Boris Johnson’s plans for a culture war may have boomeranged


In a bizarre act of self-inflicted punishment, Lee Anderson MP decided that it would be too painful for him to watch England play Italy in the final of the 2020 Euros. He thought that England players taking the knee represented an endorsement of ‘Black Lives Matter’, a movement whose “core principles aim to undermine our very way of life”.

Mr Anderson’s comments may seem ignorant of why players have chosen to openly show their opposition to racism, but the question to ask here, is how has the country entered a divisive national debate into the question of whether footballers should take the knee? Especially when it is clear why the players are doing so – they have said themselves. They are sick of seeing footballers being subject to an onslaught of vile racist abuse. Footballers argue taking the knee is an act of solidarity with those who are racially abused.

“I just don’t support people participating in that type of gesture politics”

Priti Patel, Home Secretary

Some suggest that the answer lies with Boris Johnson and Priti Patel. At the beginning of the Euros, Ms Patel, the Home Secretary, was asked whether she supported England fans booing players taking the knee; she responded, “I just don’t support people participating in that type of gesture politics”. Critics have noted that Ms Patel previously stood outside a people-trafficking raid with a jacket visibly labelled ‘Home Secretary’. Mr Johnson’s spokesperson similarly explained that the prime minister respects “… the right of those who choose to peacefully protest and make their feelings known”. Both refused to condemn those booing an anti-racist message.

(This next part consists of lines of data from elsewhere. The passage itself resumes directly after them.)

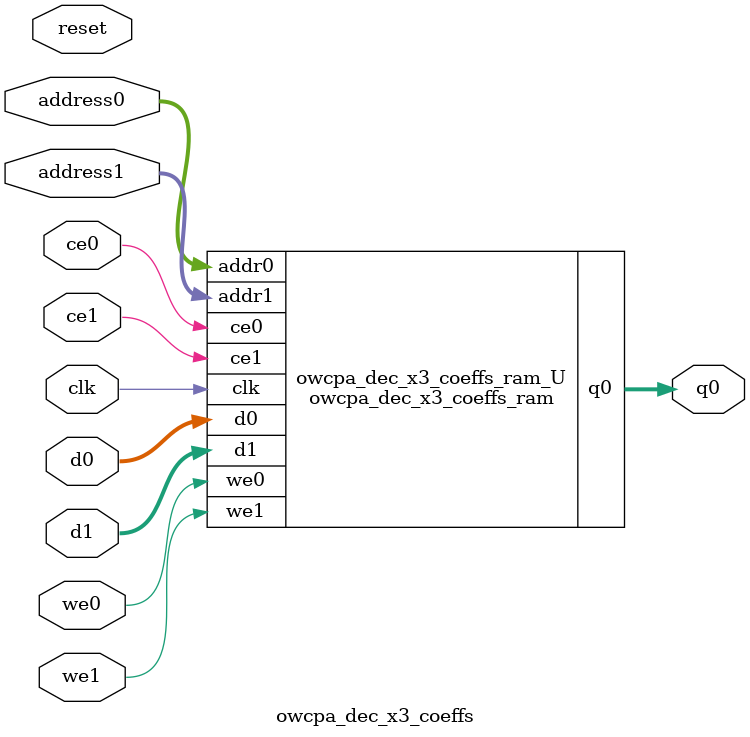
<source format=v>
`timescale 1 ns / 1 ps
module owcpa_dec_x3_coeffs_ram (addr0, ce0, d0, we0, q0, addr1, ce1, d1, we1,  clk);

parameter DWIDTH = 16;
parameter AWIDTH = 10;
parameter MEM_SIZE = 821;

input[AWIDTH-1:0] addr0;
input ce0;
input[DWIDTH-1:0] d0;
input we0;
output reg[DWIDTH-1:0] q0;
input[AWIDTH-1:0] addr1;
input ce1;
input[DWIDTH-1:0] d1;
input we1;
input clk;

(* ram_style = "block" *)reg [DWIDTH-1:0] ram[0:MEM_SIZE-1];




always @(posedge clk)  
begin 
    if (ce0) 
    begin
        if (we0) 
        begin 
            ram[addr0] <= d0; 
        end 
        q0 <= ram[addr0];
    end
end


always @(posedge clk)  
begin 
    if (ce1) 
    begin
        if (we1) 
        begin 
            ram[addr1] <= d1; 
        end 
    end
end


endmodule

`timescale 1 ns / 1 ps
module owcpa_dec_x3_coeffs(
    reset,
    clk,
    address0,
    ce0,
    we0,
    d0,
    q0,
    address1,
    ce1,
    we1,
    d1);

parameter DataWidth = 32'd16;
parameter AddressRange = 32'd821;
parameter AddressWidth = 32'd10;
input reset;
input clk;
input[AddressWidth - 1:0] address0;
input ce0;
input we0;
input[DataWidth - 1:0] d0;
output[DataWidth - 1:0] q0;
input[AddressWidth - 1:0] address1;
input ce1;
input we1;
input[DataWidth - 1:0] d1;



owcpa_dec_x3_coeffs_ram owcpa_dec_x3_coeffs_ram_U(
    .clk( clk ),
    .addr0( address0 ),
    .ce0( ce0 ),
    .we0( we0 ),
    .d0( d0 ),
    .q0( q0 ),
    .addr1( address1 ),
    .ce1( ce1 ),
    .we1( we1 ),
    .d1( d1 ));

endmodule


</source>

Ms Patel’s sudden decision to condemn racist abuse after the final backfired. She may have been banking on the entire country suddenly succumbing to collective amnesia as she began to criticise the racist abuse England players were receiving – something Tyrone Mings swiftly picked up on. Mr Johnson and Ms Patel’s rushed backtracking from their refusal to condemn racism did not go unnoticed.

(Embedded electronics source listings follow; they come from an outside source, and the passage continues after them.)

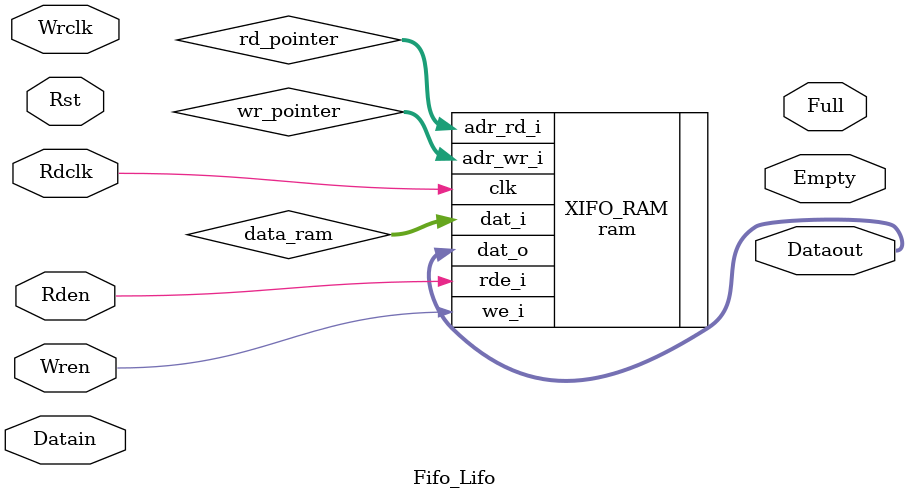
<source format=v>
`timescale 1ns / 1ps
module Fifo_Lifo(
    input  Wrclk, // Write Clock, also Read Clock in stack Mode.
    input  Rdclk, // Read Clock , only used in Queue Mode.
    input  Rst,   // Reset, must be in high state at least one clock cycle to empty the Stack/Queue. 
    input  Wren,  // Write Enable Signal for the RAM module.
	input  Rden,  // Read  Enable Signal for the RAM module.
	input  [15:0] Datain , // Data to   Stack/Queue.
	output [15:0] Dataout, // Data from Stack/Queue.
	output Full,  // Stack is Full  Signal, High = True.
	output Empty  // Stack is Empty Signal, High = True.
    );

	//Parameters
	parameter MODE  = 0                 ; // Mode Selection: 0 for Stack mode, 1 for Queue mode. 
	parameter DEPTH = (1 << ADDR_WIDTH) ; // Stack/Queue Size
	parameter SIZE  = 8                 ; // Word Size (8-32 bits)
	parameter ADDR_WIDTH = 3            ; // Address Size 
	
	//Internal variables
	reg  [ADDR_WIDTH-1:0] wr_pointer;
	reg  [ADDR_WIDTH-1:0] rd_pointer;
	reg  [ADDR_WIDTH  :0] status_cnt;
	
	reg  [SIZE-1:0] data_out ;
	wire [SIZE-1:0] data_ram ;
	
	//Inputs,Outputs

	//Wires
	
	//Internal Circuitry

	//Ram Instantiation
	ram #(
		.dat_width(SIZE),
		.adr_width(ADDR_WIDTH),
		.mem_size (DEPTH) 
	) XIFO_RAM(
			.dat_i(data_ram)       , 
			.dat_o(Dataout)        , 
			.adr_wr_i(wr_pointer)  , 
			.adr_rd_i(rd_pointer)  , 
			.we_i(Wren)            , 
			.rde_i(Rden)           , 
			.clk(Rdclk)
	);


endmodule

</source>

Mr Johnson chose not to condemn fans booing players taking the knee

Mr Johnson chose not to condemn fans booing players taking the knee. Commentators point out that in spite of evidence showing his refusal to condemn those booing, the Prime Minister made the following statement to the House of Commons: “We made it absolutely clear that no one should boo the England team”. Politically, this situation seems strange – why would the Prime Minister risk siding against a group of intelligent, popular footballers who are both leaders on and off the pitch?

The answer is because Mr Johnson had yet to understand that people could see a somewhat clumsy attempt to distract from the bigger question at hand. Some critics suggest that debates surrounding taking the knee are used by the government to distract from other problems facing the country. Taking the knee is a way to show solidarity with victims of racist abuse, its proponents argue. However, instead of discussing ways in which systemic racism can be tackled in Britain, we are left in a situation where the public is dragged into debating whether or not to support a simple anti-racist message.

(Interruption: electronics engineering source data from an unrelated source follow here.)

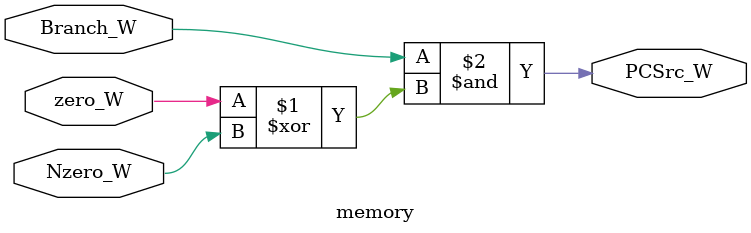
<source format=sv>

module memory 	(input logic Nzero_W ,Branch_W, zero_W,					
					output logic PCSrc_W);
					
	assign PCSrc_W = Branch_W & (zero_W ^ Nzero_W);
	
endmodule
</source>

After the penalty shootout, Gary Neville remarked “The standard of the leaders in the past couple of years in this country has been poor”. Following the game, the public quickly pointed out that the prime minister’s statements regarding booing players taking the knee were contradictory. Should the Prime Minister and the Home Secretary bear some responsibility for racist abuse aimed towards players? Mr Johnson will be alarmed that his recent attempt to stir the division he appears to need to do has boomeranged straight back to him.